Excluding pictures, give the entries again exactly as they appear.

• DATASET RECORDS:

···

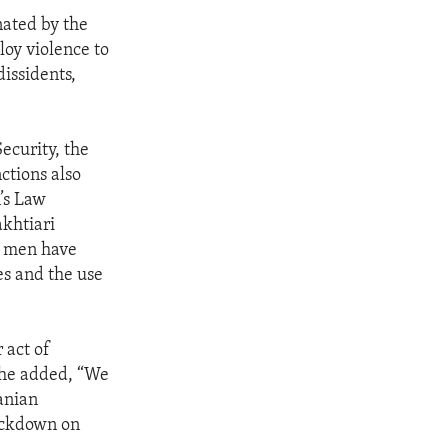
nated by the
loy violence to
dissidents,
Security, the
ctions also
’s Law
khtiari
e men have
es and the use
 act of
 She added, “We
anian
rackdown on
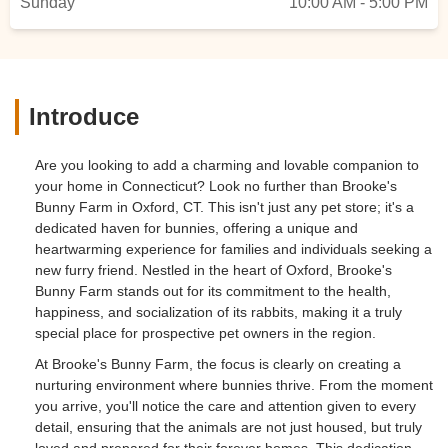
Sunday
10:00 AM - 5:00 PM
Introduce
Are you looking to add a charming and lovable companion to
your home in Connecticut? Look no further than Brooke's
Bunny Farm in Oxford, CT. This isn't just any pet store; it's a
dedicated haven for bunnies, offering a unique and
heartwarming experience for families and individuals seeking a
new furry friend. Nestled in the heart of Oxford, Brooke's
Bunny Farm stands out for its commitment to the health,
happiness, and socialization of its rabbits, making it a truly
special place for prospective pet owners in the region.
At Brooke's Bunny Farm, the focus is clearly on creating a
nurturing environment where bunnies thrive. From the moment
you arrive, you'll notice the care and attention given to every
detail, ensuring that the animals are not just housed, but truly
loved and prepared for their forever homes. This dedication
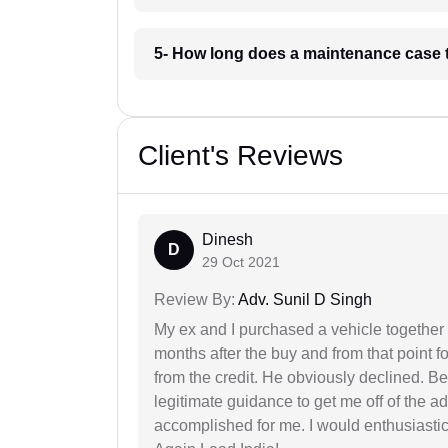
5- How long does a maintenance case 
Client's Reviews
Dinesh
D
29 Oct 2021
Review By:
Adv. Sunil D Singh
My ex and I purchased a vehicle together
months after the buy and from that point 
from the credit. He obviously declined. B
legitimate guidance to get me off of the ad
accomplished for me. I would enthusiasti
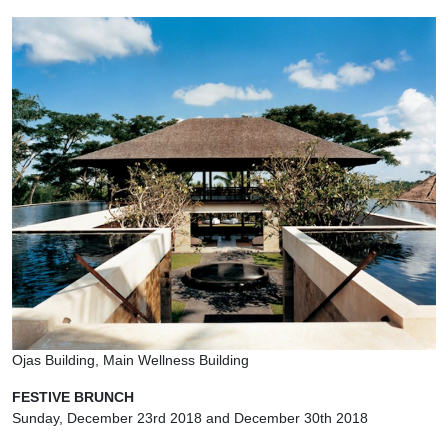
Ojas Building, Main Wellness Building
FESTIVE BRUNCH
Sunday, December 23rd 2018 and December 30th 2018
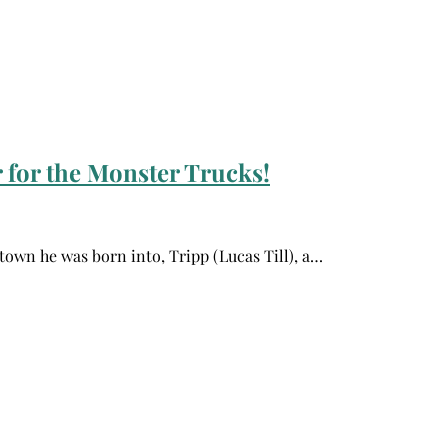
 for the Monster Trucks!
 town he was born into, Tripp (Lucas Till), a…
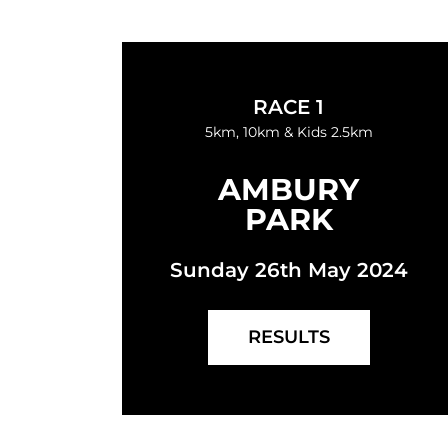
RACE 1
5km, 10km & Kids 2.5km
AMBURY
PARK
Sunday 26th May 2024
RESULTS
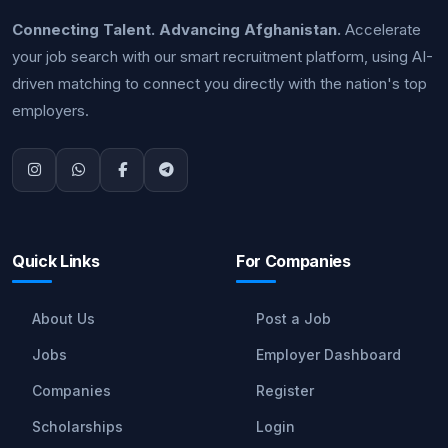
Connecting Talent. Advancing Afghanistan.
Accelerate
your job search with our smart recruitment platform, using AI-
driven matching to connect you directly with the nation's top
employers.
Quick Links
For Companies
About Us
Post a Job
Jobs
Employer Dashboard
Companies
Register
Scholarships
Login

···

• SOLUTION:
nated by the
loy violence to
dissidents,
Security, the
ctions also
’s Law
khtiari
e men have
es and the use
 act of
 She added, “We
anian
rackdown on
Sunday
10:00 AM - 5:00 PM
Introduce
Are you looking to add a charming and lovable companion to
your home in Connecticut? Look no further than Brooke's
Bunny Farm in Oxford, CT. This isn't just any pet store; it's a
dedicated haven for bunnies, offering a unique and
heartwarming experience for families and individuals seeking a
new furry friend. Nestled in the heart of Oxford, Brooke's
Bunny Farm stands out for its commitment to the health,
happiness, and socialization of its rabbits, making it a truly
special place for prospective pet owners in the region.
At Brooke's Bunny Farm, the focus is clearly on creating a
nurturing environment where bunnies thrive. From the moment
you arrive, you'll notice the care and attention given to every
detail, ensuring that the animals are not just housed, but truly
loved and prepared for their forever homes. This dedication
5- How long does a maintenance case 
Client's Reviews
Dinesh
D
29 Oct 2021
Review By:
Adv. Sunil D Singh
My ex and I purchased a vehicle together
months after the buy and from that point 
from the credit. He obviously declined. B
legitimate guidance to get me off of the ad
accomplished for me. I would enthusiasti
Ojas Building, Main Wellness Building
FESTIVE BRUNCH
Sunday, December 23rd 2018 and December 30th 2018
 for the Monster Trucks!
 town he was born into, Tripp (Lucas Till), a…
RACE 1
5km, 10km & Kids 2.5km
AMBURY
PARK
Sunday 26th May 2024
RESULTS
Connecting Talent. Advancing Afghanistan.
Accelerate
your job search with our smart recruitment platform, using AI-
driven matching to connect you directly with the nation's top
employers.
Quick Links
For Companies
About Us
Post a Job
Jobs
Employer Dashboard
Companies
Register
Scholarships
Login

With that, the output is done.